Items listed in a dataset

________________________________________

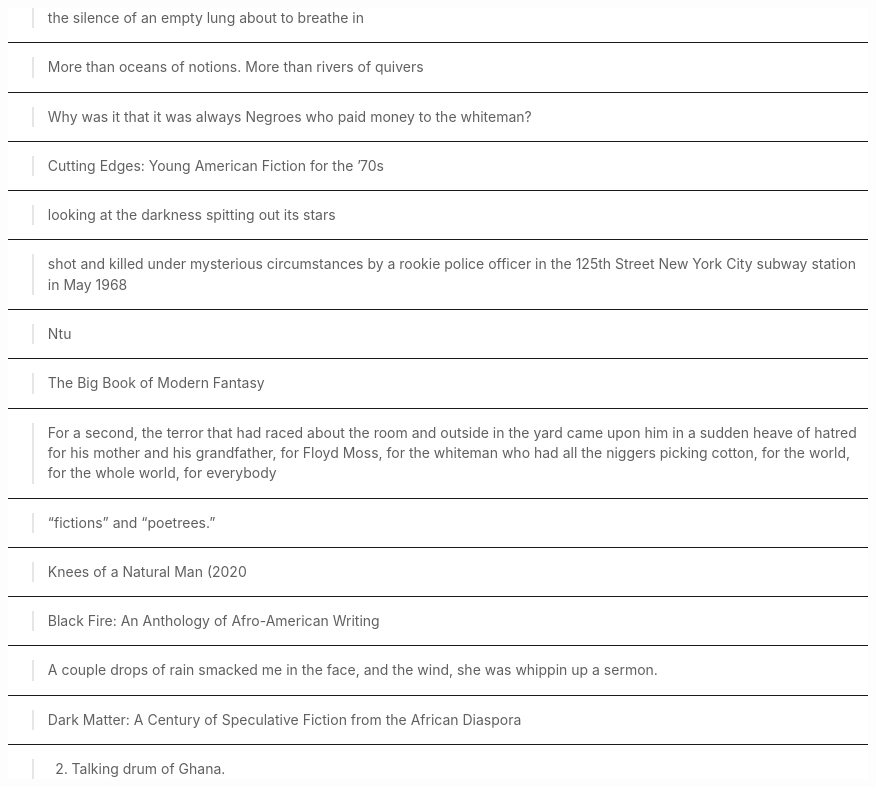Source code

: > the silence of an empty lung about to breathe in

***

> More than oceans of notions. More than rivers of quivers

***

> Why was it that it was always Negroes who paid money to the whiteman?

***

> Cutting Edges: Young American Fiction for the ’70s

***

> looking at the darkness spitting out its stars

***

> shot and killed under mysterious circumstances by a rookie police officer in the 125th Street New York City subway station in May 1968

***

> Ntu

***

> The Big Book of Modern Fantasy

***

> For a second, the terror that had raced about the room and outside in the yard came upon him in a sudden heave of hatred for his mother and his grandfather, for Floyd Moss, for the whiteman who had all the niggers picking cotton, for the world, for the whole world, for everybody

***

> “fictions” and “poetrees.”

***

> Knees of a Natural Man (2020

***

> Black Fire: An Anthology of Afro-American Writing

***

> A couple drops of rain smacked me in the face, and the wind, she was whippin up a sermon.

***

> Dark Matter: A Century of Speculative Fiction from the African Diaspora

***

> 2. Talking drum of Ghana.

________________________________________

INSTRUCTIONS TO FOLLOW: Please return every line from the one that contains "up a sermon." through the end of the entries, exactly, leaving out all others.

OUTPUT:
> A couple drops of rain smacked me in the face, and the wind, she was whippin up a sermon.

***

> Dark Matter: A Century of Speculative Fiction from the African Diaspora

***

> 2. Talking drum of Ghana.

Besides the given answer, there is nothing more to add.